Can I keep every class quiet? Notice that I used the adjective “every” in the preceding sentence. Therefore, the answer to that question is absolutely not. I am a substitute, not God. Besides, the mix of “outgoing” personalities negates a hundred percent score, even a 60/40 score. What I can do, with the more difficult classes, is to keep the volume down to “small party” level and not “mass hysteria” level. How do I do this? By walking around the classroom…constantly. And perhaps standing in a group of students’ space. You see, they don’t want me to be a part of their conversation. I do not wish to be a part of their conversation. In fact, I am trying to tell them, both in words and through actions, to have their conversation later, like after classes or at lunch.
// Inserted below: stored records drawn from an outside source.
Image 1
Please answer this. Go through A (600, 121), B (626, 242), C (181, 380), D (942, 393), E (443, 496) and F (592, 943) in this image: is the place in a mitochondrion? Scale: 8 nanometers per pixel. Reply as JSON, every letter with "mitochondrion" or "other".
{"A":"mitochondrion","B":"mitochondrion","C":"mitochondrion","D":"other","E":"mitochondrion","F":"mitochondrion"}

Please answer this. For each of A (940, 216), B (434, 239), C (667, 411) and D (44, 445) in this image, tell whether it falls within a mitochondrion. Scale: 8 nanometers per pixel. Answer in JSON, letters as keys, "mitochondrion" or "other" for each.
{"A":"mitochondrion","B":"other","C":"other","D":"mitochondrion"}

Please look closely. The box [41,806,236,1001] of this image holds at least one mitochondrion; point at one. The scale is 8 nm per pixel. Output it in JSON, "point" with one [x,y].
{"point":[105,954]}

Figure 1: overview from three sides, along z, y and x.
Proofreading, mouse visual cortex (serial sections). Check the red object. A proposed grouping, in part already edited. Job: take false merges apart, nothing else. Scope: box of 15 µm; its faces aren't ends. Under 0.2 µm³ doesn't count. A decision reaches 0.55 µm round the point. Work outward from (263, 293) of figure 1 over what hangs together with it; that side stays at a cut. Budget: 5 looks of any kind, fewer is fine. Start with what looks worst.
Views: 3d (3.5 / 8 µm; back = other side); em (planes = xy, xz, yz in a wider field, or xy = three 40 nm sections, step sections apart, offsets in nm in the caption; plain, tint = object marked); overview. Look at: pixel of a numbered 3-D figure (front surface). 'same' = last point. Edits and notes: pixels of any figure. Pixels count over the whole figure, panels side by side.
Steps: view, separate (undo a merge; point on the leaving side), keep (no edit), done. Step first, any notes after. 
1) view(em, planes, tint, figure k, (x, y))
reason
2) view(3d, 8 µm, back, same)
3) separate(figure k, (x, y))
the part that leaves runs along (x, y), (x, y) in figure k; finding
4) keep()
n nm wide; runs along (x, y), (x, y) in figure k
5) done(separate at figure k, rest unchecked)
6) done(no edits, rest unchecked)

This type of student conversation is different from the necessary student conversations of math classes when one student assists another with class work, but even those conversations need to be kept to a low conversational, or rather instructional, volume. And those students understand, although they may need to be reminded from time to time. No, the personal conversations are the ones that interrupt the flow of education in the classroom, for there are usually several personal conversations going on at once, and they all seem to compete for listeners. These conversations interfere with my relaying the educational instructions to the class and then my individual assistance to various students. I literally can’t hear myself think.
However, administering tests is different. There I try for about a ninety to ninety-five percent control. How? Again, by walking around constantly, watching everyone’s eyes, standing in a student’s space, or if necessary, sending a student and test to the internal suspension room or principal’s office for the test duration depending upon school rules. As a last resort, after quietly telling students in an area to keep their eyes on their own papers but meeting the student in question’s eyes, after showing the good student how to cover his or her test paper, I may need to take the test from a student and inform the teacher of the situation and let that teacher decide the next step. Luckily, students learn to understand that I mean what I say, and cheating is almost non-existent. I bet you noticed that I said “almost.” I told you I wasn’t God.